-- The data follows --

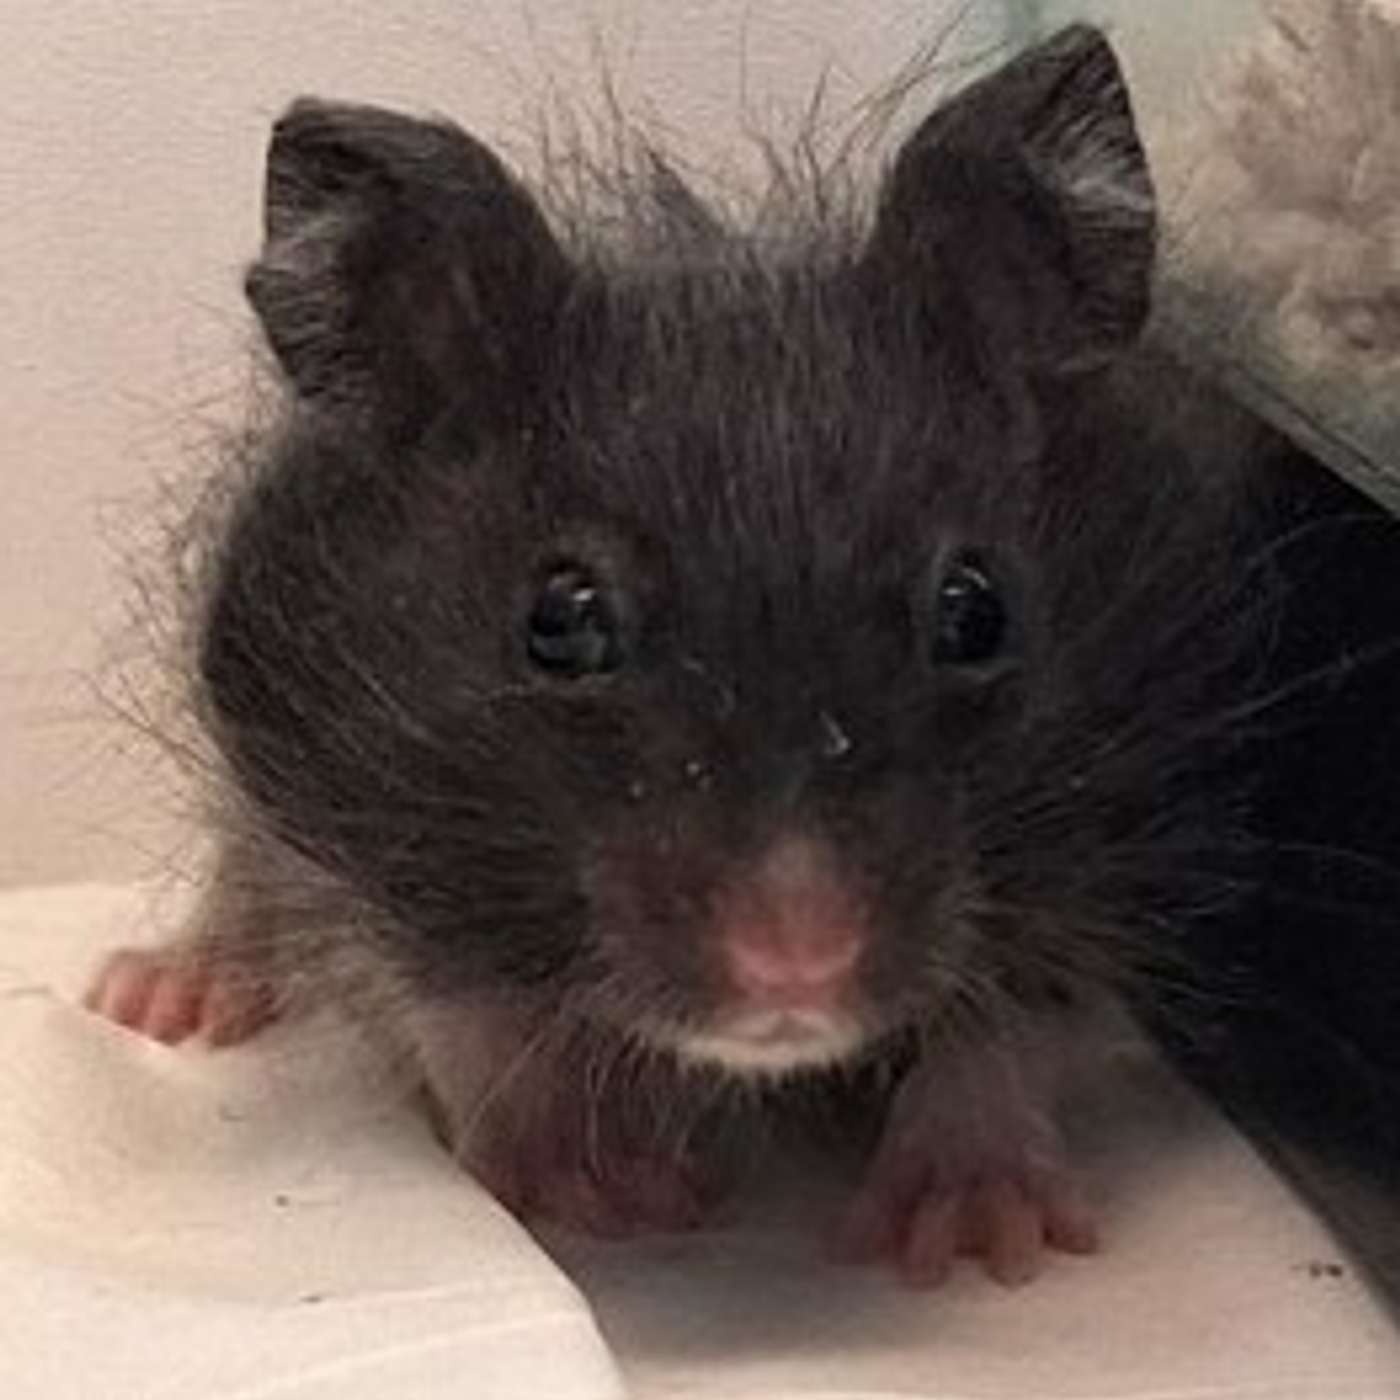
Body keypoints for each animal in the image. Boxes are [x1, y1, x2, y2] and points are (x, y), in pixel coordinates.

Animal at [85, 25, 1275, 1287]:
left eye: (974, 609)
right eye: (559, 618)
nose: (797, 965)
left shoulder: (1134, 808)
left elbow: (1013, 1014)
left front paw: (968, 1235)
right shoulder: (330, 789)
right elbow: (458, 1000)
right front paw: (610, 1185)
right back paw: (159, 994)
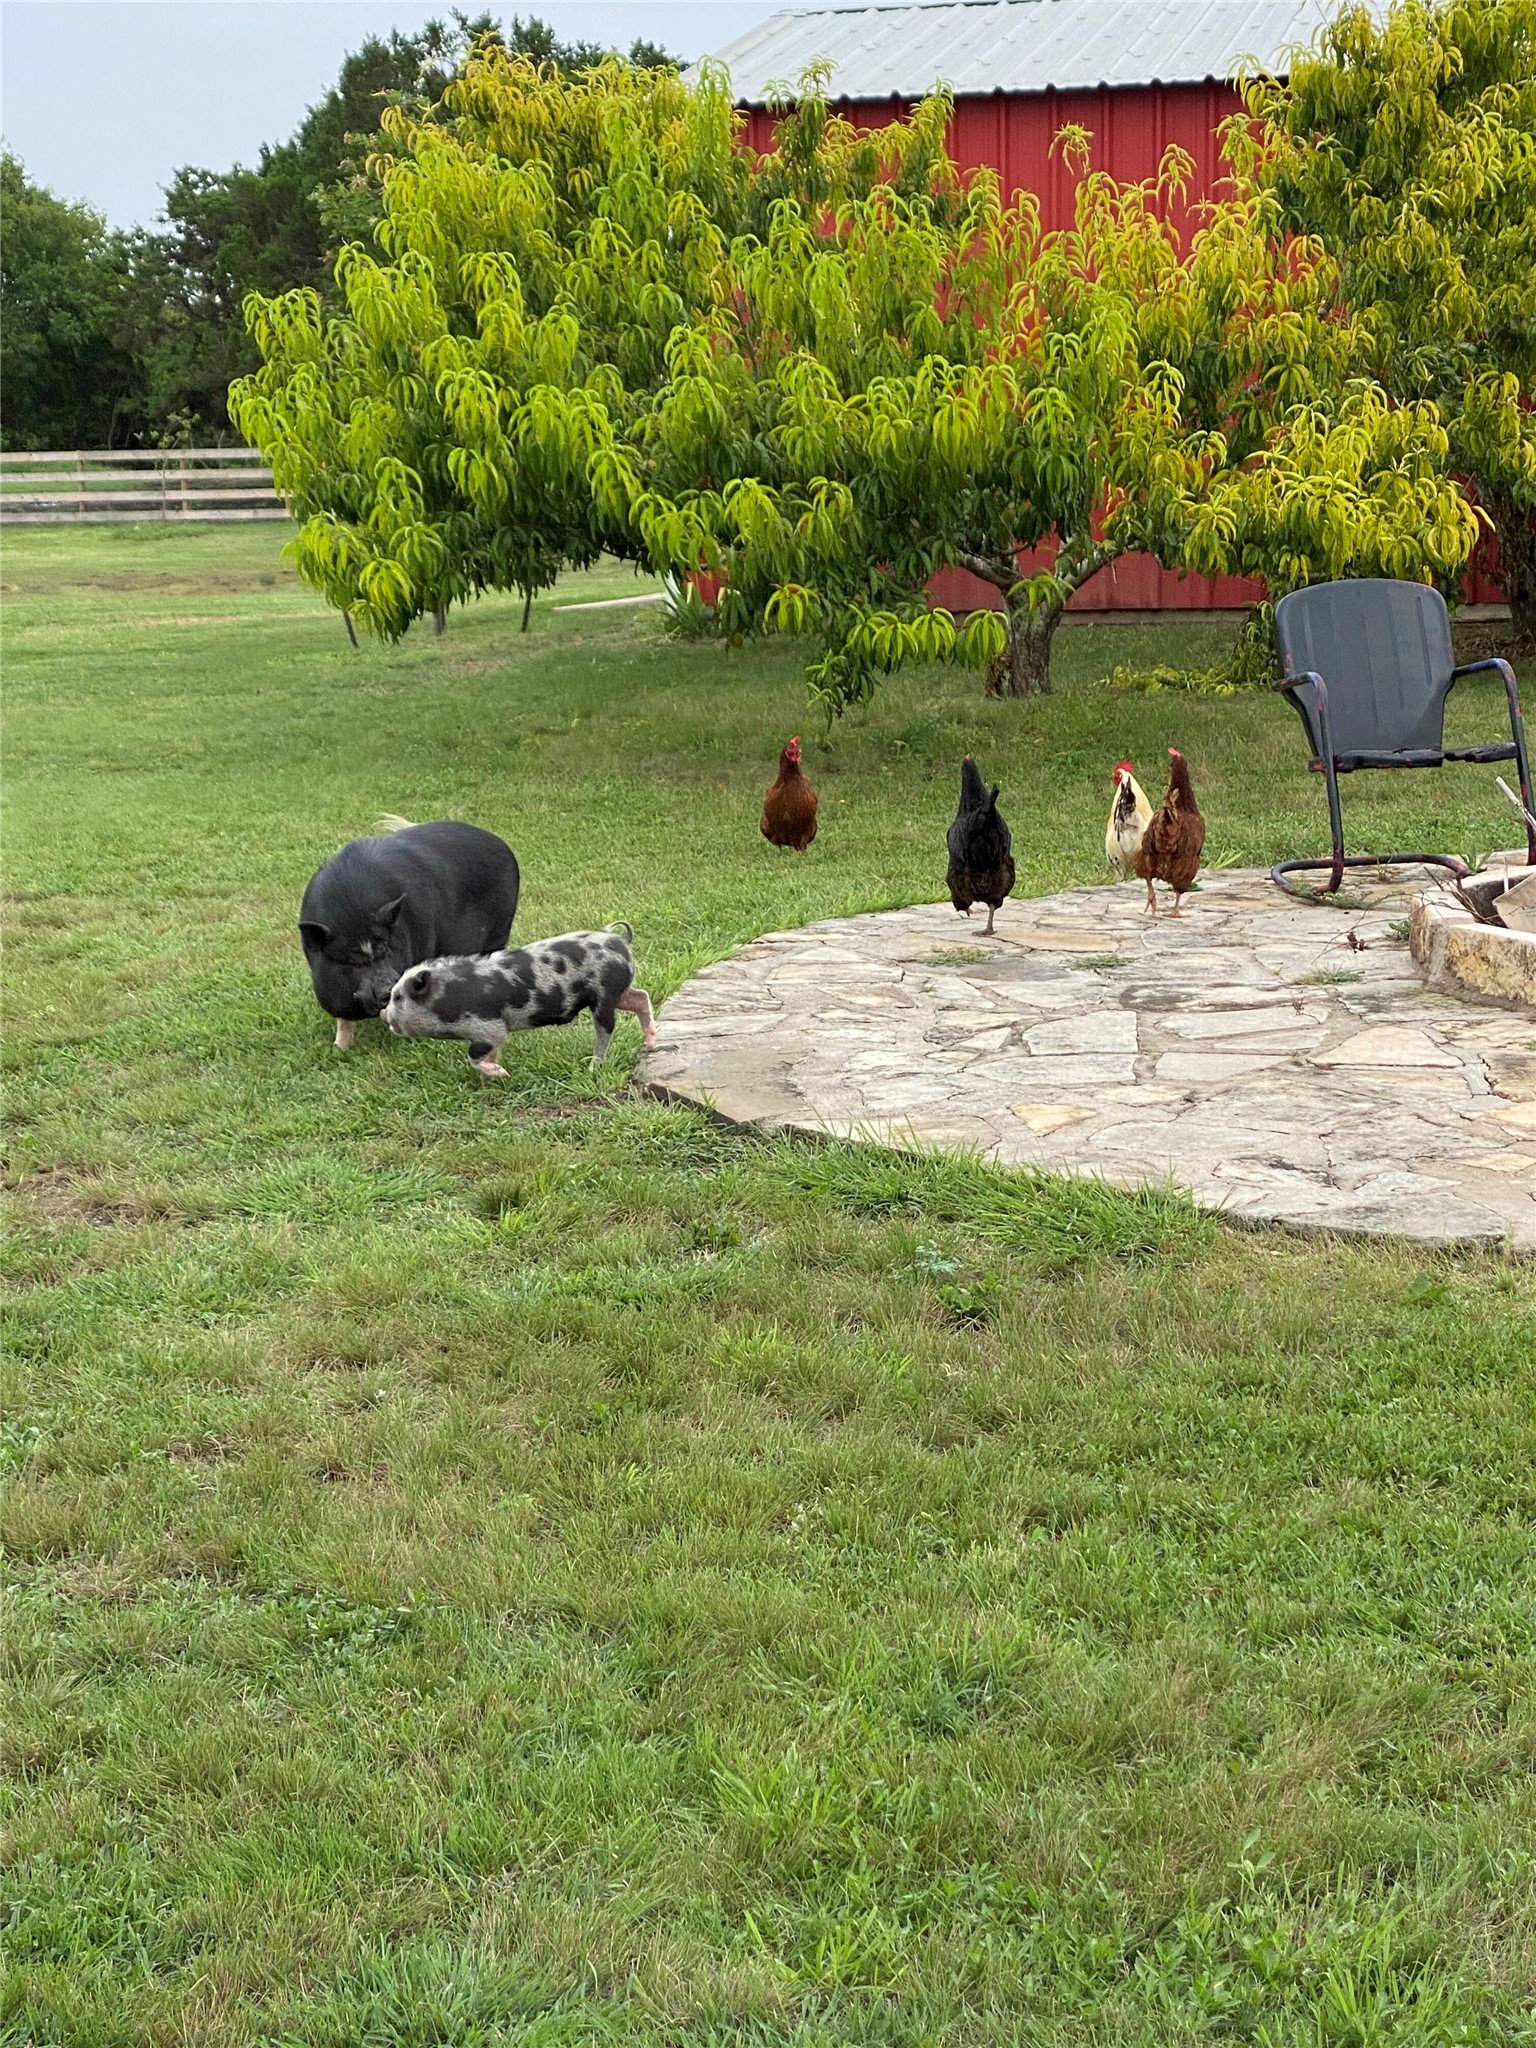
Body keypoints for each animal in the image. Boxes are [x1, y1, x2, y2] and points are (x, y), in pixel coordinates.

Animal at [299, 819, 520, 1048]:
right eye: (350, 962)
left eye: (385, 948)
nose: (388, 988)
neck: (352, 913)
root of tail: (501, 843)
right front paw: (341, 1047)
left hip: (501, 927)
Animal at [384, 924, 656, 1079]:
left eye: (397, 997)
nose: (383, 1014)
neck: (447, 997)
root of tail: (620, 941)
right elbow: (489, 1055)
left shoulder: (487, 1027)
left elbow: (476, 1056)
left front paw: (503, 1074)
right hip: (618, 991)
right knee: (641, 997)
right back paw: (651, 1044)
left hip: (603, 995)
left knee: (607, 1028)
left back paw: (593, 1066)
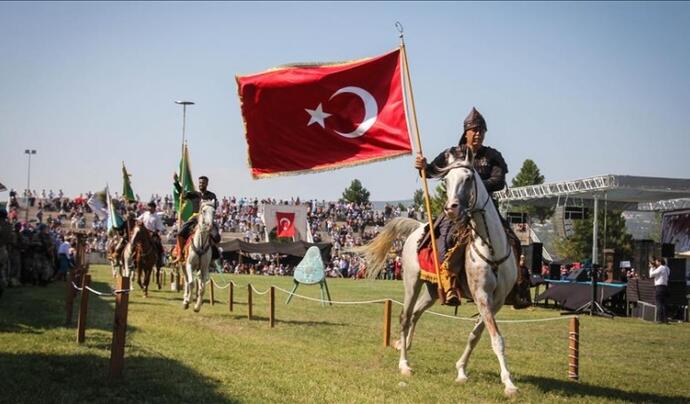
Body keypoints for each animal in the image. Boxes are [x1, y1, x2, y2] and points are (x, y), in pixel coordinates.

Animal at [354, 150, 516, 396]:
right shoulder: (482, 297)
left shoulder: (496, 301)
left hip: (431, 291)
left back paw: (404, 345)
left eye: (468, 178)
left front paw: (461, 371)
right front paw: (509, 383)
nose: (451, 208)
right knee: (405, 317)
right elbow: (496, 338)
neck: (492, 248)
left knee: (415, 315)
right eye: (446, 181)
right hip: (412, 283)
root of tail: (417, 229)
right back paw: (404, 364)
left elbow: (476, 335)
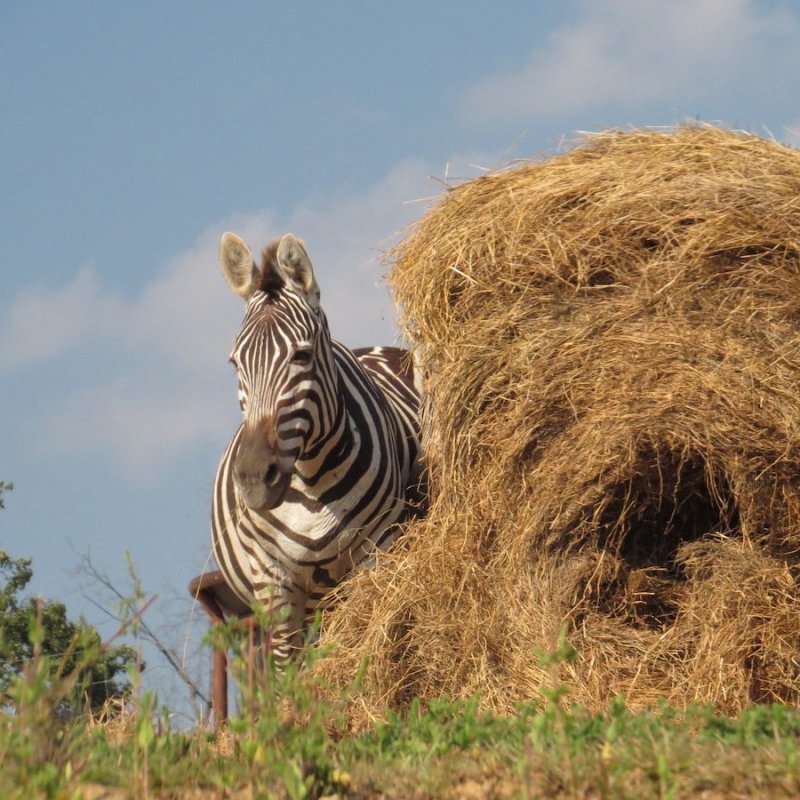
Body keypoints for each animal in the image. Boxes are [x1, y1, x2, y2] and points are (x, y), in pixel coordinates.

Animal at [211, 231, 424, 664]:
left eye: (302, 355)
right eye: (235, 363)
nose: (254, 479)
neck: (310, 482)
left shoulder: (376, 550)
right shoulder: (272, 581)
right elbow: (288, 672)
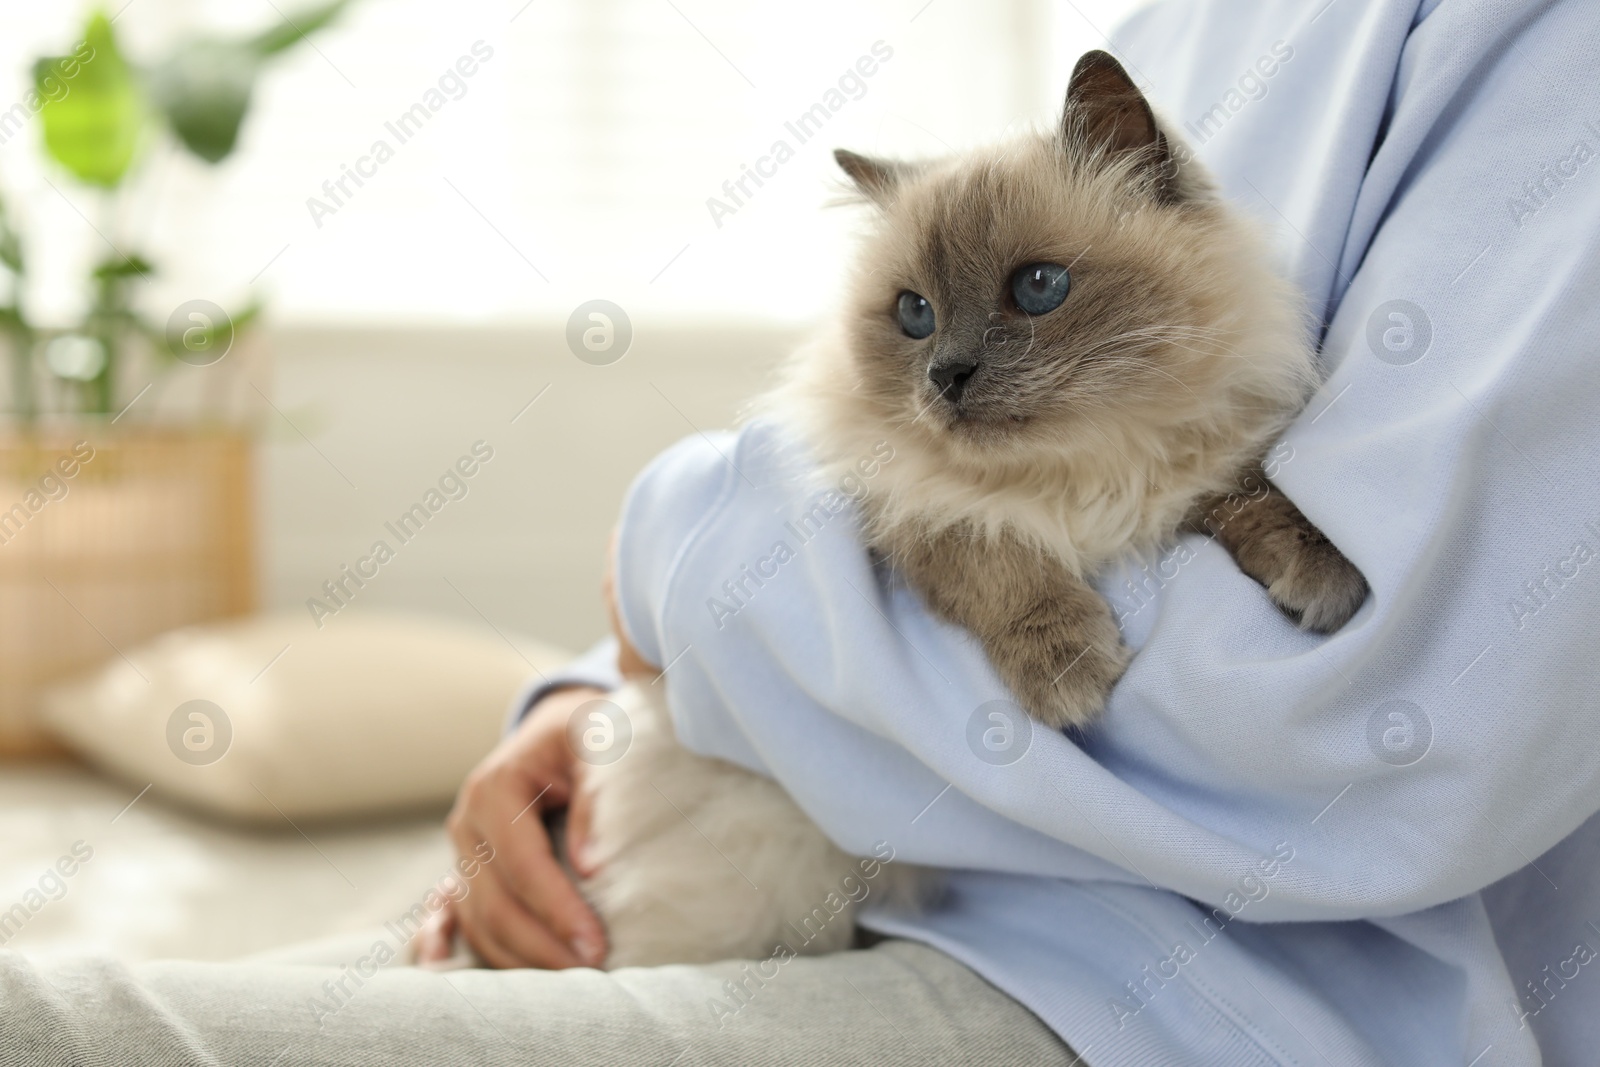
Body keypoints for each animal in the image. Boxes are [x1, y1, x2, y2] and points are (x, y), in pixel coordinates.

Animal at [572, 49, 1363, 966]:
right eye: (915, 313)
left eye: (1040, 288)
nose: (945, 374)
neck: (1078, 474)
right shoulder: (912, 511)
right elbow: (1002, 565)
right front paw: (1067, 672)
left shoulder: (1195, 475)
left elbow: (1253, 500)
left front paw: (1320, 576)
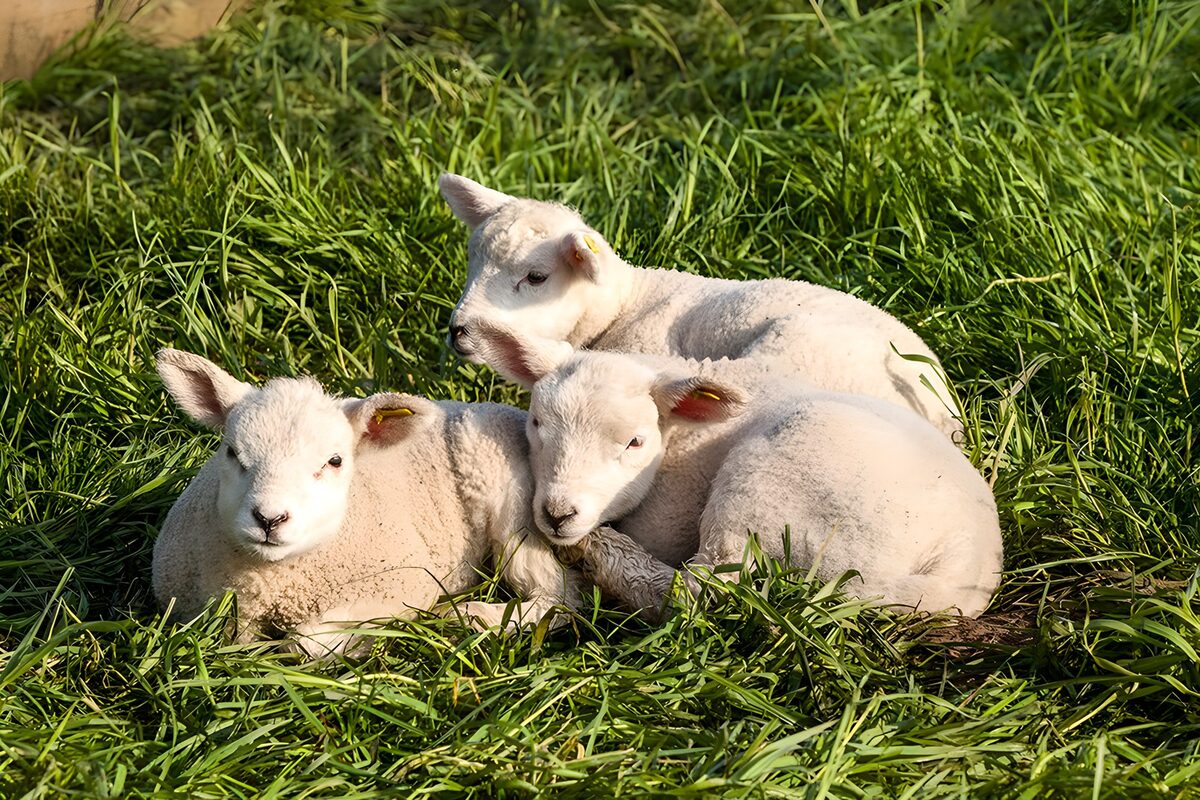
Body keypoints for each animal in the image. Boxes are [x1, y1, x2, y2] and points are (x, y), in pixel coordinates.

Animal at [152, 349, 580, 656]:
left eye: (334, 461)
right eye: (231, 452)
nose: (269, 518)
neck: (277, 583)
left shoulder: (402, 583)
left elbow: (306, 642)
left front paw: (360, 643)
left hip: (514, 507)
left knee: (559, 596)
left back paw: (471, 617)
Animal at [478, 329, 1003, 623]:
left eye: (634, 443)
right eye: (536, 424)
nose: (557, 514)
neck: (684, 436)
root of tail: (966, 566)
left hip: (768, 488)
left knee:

-- The data concluded --

- **Brief**:
Reproduce the lines above starting at the one with "left eye: (302, 355)" and ending at the one with "right eye: (231, 452)", both included, exactly and with no pictures.

- **Response area**:
left eye: (302, 355)
right eye: (235, 363)
nose: (254, 479)
neck: (310, 482)
left shoulder: (376, 550)
right shoulder: (272, 581)
right elbow: (288, 672)
Body keypoints for each animal in the image. Boxes are [x1, y1, x2, y2] and points are (x, y), in pixel coordinates.

Animal at [572, 49, 1363, 966]:
right eye: (915, 313)
left eye: (1040, 288)
nose: (945, 374)
neck: (1078, 474)
right shoulder: (912, 511)
right elbow: (1002, 565)
right front paw: (1067, 672)
left shoulder: (1195, 475)
left elbow: (1253, 500)
left front paw: (1320, 576)
Body keypoints for each animal in the image. Boxes are [x1, y1, x2, y2] and points are (x, y), in pixel coordinates.

Animal at [152, 349, 580, 656]:
left eye: (334, 461)
right eye: (231, 452)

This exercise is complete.